Hermann Usener and others proposed that the Christians chose this day because it was the Roman feast celebrating the birthday of Sol Invictus. Modern scholar S. E. Hijmans, however, states that “While they were aware that pagans called this day the ‘birthday’ of Sol Invictus, this did not concern them and it did not play any role in their choice of date for Christmas.” Moreover, Thomas J. Talley holds that the Roman Emperor Aurelian placed a festival of Sol Invictus on December 25 in order to compete with the growing rate of the Christian Church, which had already been celebrating Christmas on that date first.

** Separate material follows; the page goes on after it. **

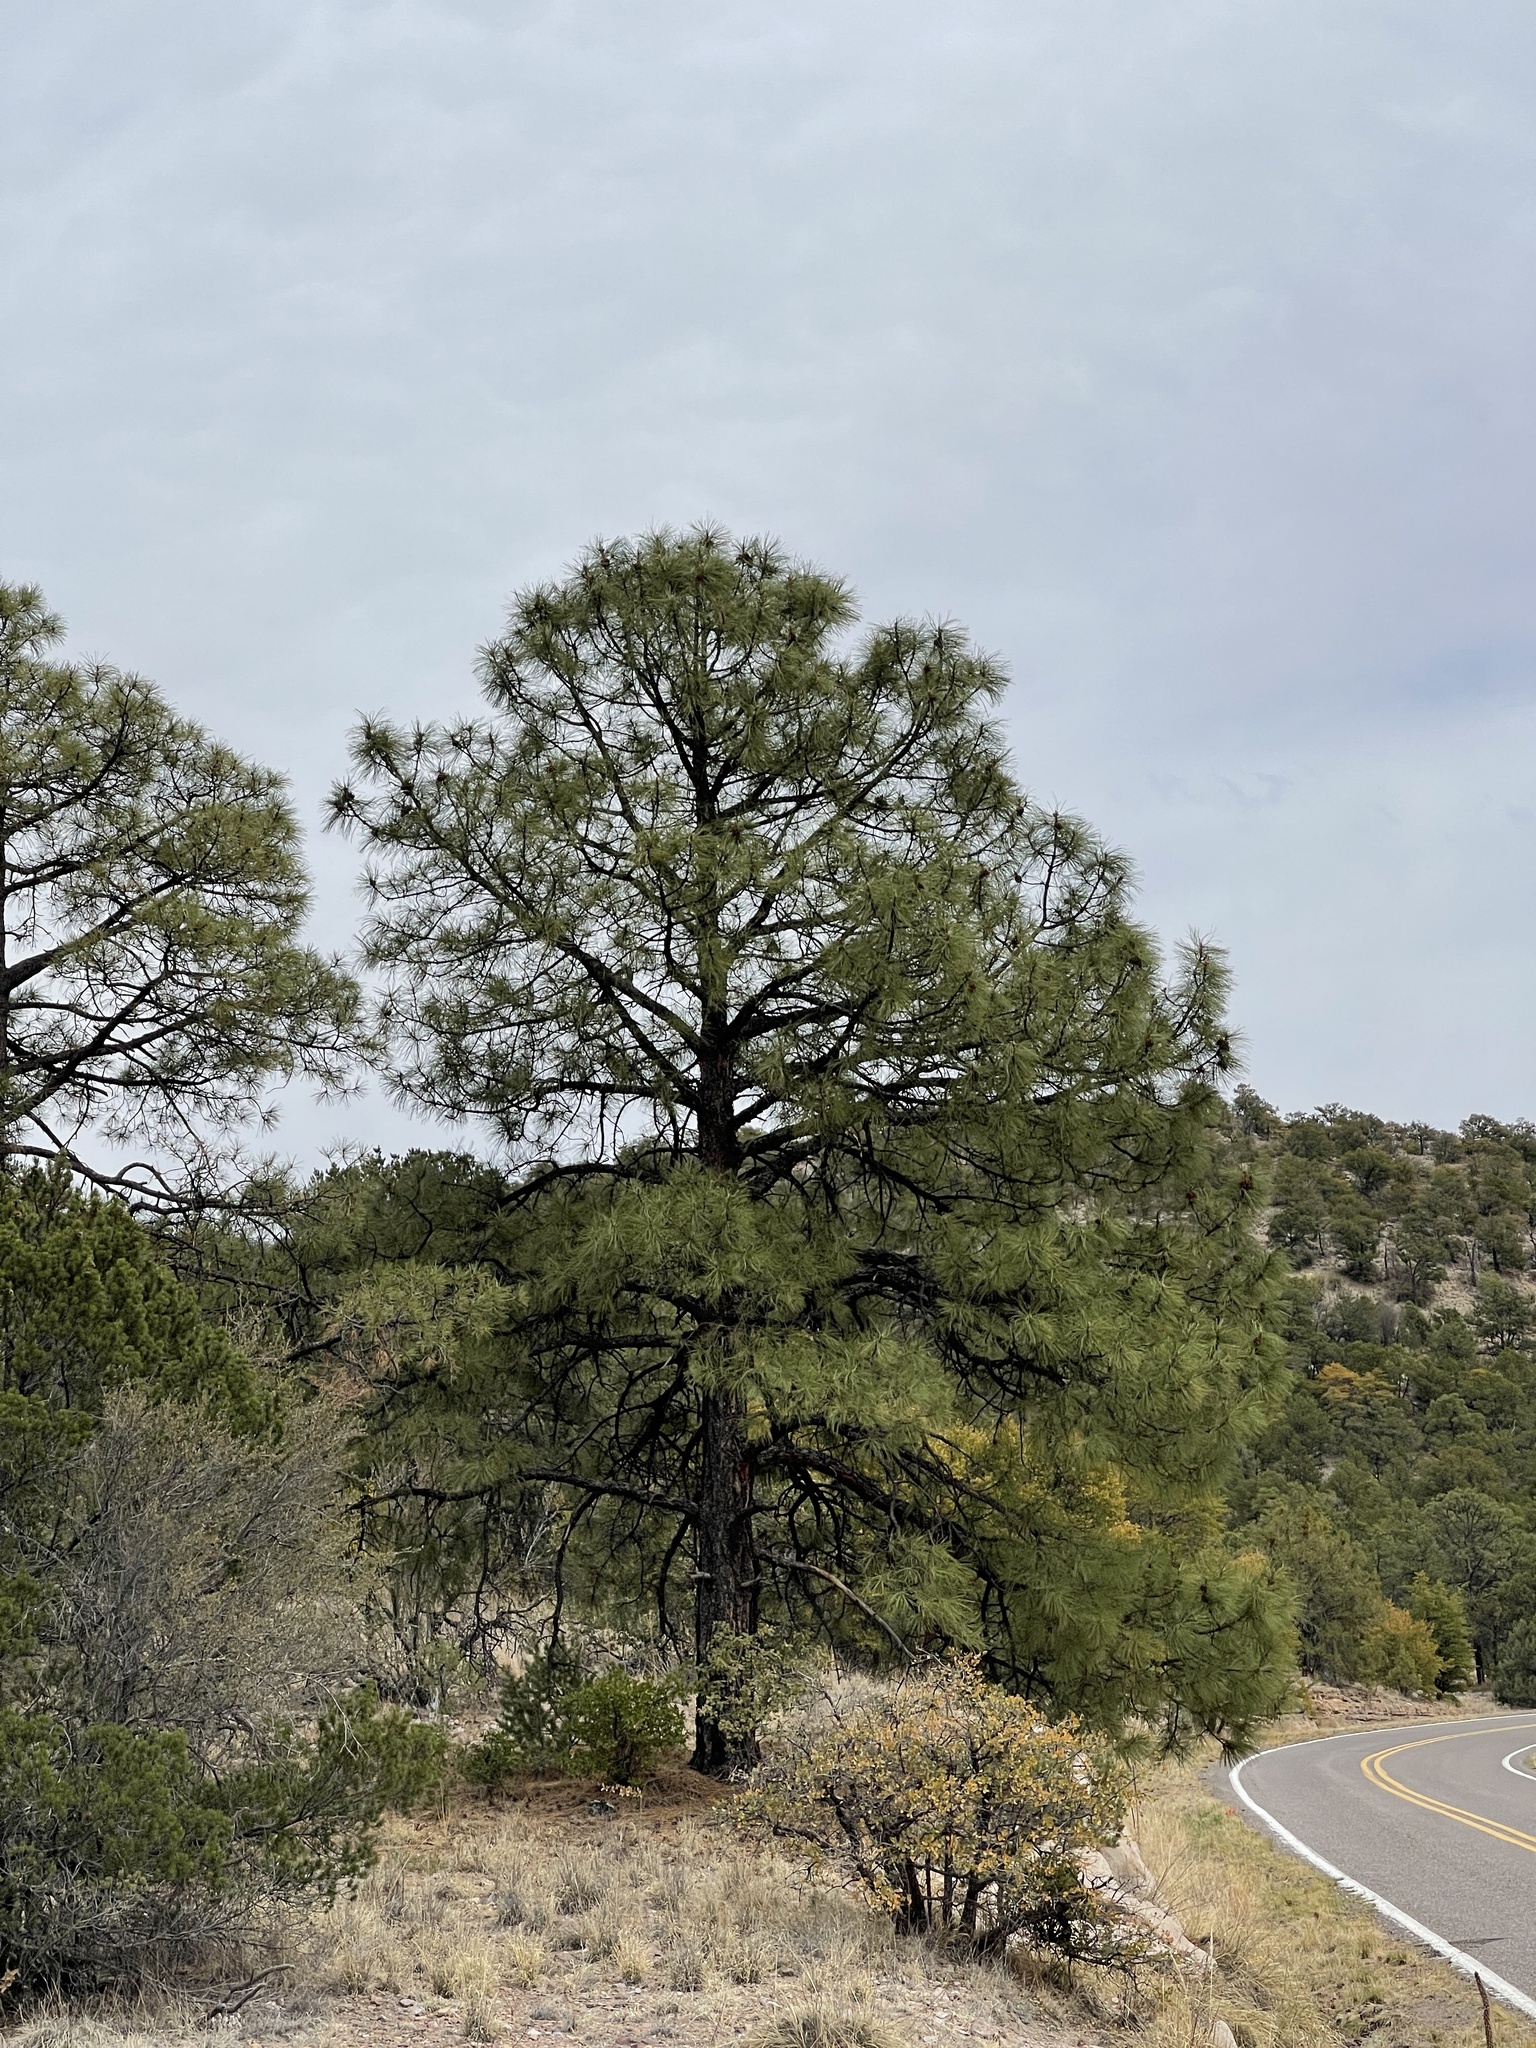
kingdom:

In the judgement of the Church of England Liturgical Commission, the History of Religions hypothesis has been challenged by a view based on an old tradition, according to which the date of Christmas was fixed at nine months after March 25, the date of the vernal equinox, on which the Annunciation was celebrated.
With regard to a December religious feast of the deified Sun (Sol), as distinct from a solstice feast of the birth (or rebirth) of the astronomical sun, one scholar has commented that, “while the winter solstice on or around December 25 was well established in the Roman imperial calendar, there is no evidence that a religious celebration of Sol on that day antedated the celebration of Christmas”. “Thomas Talley has shown that, although the Emperor Aurelian’s dedication of a temple to the sun god in the Campus Martius (C.E. 274) probably took place on the ‘Birthday of the Invincible Sun’ on December 25, the cult of the sun in pagan Rome ironically did not celebrate the winter solstice nor any of the other quarter-tense days, as one might expect.” The Oxford Companion to Christian Thought remarks on the uncertainty about the order of precedence between the religious celebrations of the Birthday of the Unconquered Sun and of the birthday of Jesus, stating that the hypothesis that December 25 was chosen for celebrating the birth of Jesus on the basis of the belief that his conception occurred on March 25 “potentially establishes 25 December as a Christian festival before Aurelian’s decree, which, when promulgated, might have provided for the Christian feast both opportunity and challenge”.